Of the entries below, restate word for word only the section that runs from the line with "In proposing designs" to the line with "the functionality of", counting both ends.

Data extract:
- - -

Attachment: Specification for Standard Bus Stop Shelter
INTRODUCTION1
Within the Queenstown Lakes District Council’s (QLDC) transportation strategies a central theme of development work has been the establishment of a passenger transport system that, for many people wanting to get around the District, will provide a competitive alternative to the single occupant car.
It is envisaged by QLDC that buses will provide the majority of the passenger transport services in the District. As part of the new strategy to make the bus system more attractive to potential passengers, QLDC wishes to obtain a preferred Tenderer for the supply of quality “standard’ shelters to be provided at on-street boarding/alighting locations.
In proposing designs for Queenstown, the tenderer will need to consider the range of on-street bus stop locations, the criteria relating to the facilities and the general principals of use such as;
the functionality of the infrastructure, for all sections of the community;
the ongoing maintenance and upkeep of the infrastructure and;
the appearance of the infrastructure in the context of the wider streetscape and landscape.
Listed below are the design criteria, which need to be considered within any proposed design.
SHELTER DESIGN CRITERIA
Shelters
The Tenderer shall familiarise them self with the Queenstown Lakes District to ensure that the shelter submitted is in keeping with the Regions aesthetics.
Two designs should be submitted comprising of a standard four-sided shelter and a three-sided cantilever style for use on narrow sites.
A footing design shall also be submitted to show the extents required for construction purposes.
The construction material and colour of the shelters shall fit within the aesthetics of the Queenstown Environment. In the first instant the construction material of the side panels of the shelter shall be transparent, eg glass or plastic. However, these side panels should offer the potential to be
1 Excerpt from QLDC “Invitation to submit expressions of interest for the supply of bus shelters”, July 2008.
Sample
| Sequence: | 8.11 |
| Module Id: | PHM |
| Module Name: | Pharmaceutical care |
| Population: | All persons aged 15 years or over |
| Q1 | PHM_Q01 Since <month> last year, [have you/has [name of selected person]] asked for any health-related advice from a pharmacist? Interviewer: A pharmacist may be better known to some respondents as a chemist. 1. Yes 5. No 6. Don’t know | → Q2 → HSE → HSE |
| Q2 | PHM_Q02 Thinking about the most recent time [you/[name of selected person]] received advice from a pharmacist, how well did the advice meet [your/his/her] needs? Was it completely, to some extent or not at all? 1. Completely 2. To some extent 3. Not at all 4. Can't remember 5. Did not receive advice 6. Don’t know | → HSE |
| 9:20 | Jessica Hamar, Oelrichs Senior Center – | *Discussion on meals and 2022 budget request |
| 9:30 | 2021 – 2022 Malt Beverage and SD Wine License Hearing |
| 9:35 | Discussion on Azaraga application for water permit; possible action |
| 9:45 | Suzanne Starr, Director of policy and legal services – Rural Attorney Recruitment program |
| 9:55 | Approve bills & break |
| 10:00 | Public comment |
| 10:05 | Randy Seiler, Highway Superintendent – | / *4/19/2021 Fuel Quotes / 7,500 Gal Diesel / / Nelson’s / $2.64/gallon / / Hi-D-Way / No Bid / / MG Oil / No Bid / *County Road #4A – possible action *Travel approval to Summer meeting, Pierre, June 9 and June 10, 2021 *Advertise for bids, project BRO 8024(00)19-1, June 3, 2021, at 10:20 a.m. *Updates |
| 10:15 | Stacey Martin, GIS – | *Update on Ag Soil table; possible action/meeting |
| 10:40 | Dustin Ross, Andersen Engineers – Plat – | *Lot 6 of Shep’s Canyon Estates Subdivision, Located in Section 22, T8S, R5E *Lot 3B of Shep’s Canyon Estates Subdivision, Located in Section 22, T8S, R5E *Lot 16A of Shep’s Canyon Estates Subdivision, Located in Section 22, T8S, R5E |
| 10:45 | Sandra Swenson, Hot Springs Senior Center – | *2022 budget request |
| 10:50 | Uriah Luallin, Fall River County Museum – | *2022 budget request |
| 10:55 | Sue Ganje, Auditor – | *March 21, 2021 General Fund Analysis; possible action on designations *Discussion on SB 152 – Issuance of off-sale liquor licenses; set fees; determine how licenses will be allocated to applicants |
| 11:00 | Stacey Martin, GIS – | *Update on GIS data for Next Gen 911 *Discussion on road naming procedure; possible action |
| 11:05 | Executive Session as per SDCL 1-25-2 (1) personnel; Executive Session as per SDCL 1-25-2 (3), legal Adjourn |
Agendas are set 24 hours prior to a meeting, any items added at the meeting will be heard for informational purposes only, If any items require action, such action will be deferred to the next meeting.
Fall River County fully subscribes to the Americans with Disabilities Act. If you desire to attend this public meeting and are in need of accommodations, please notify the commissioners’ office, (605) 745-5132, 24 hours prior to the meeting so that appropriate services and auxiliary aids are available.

- - -

Your response:
In proposing designs for Queenstown, the tenderer will need to consider the range of on-street bus stop locations, the criteria relating to the facilities and the general principals of use such as;
the functionality of the infrastructure, for all sections of the community;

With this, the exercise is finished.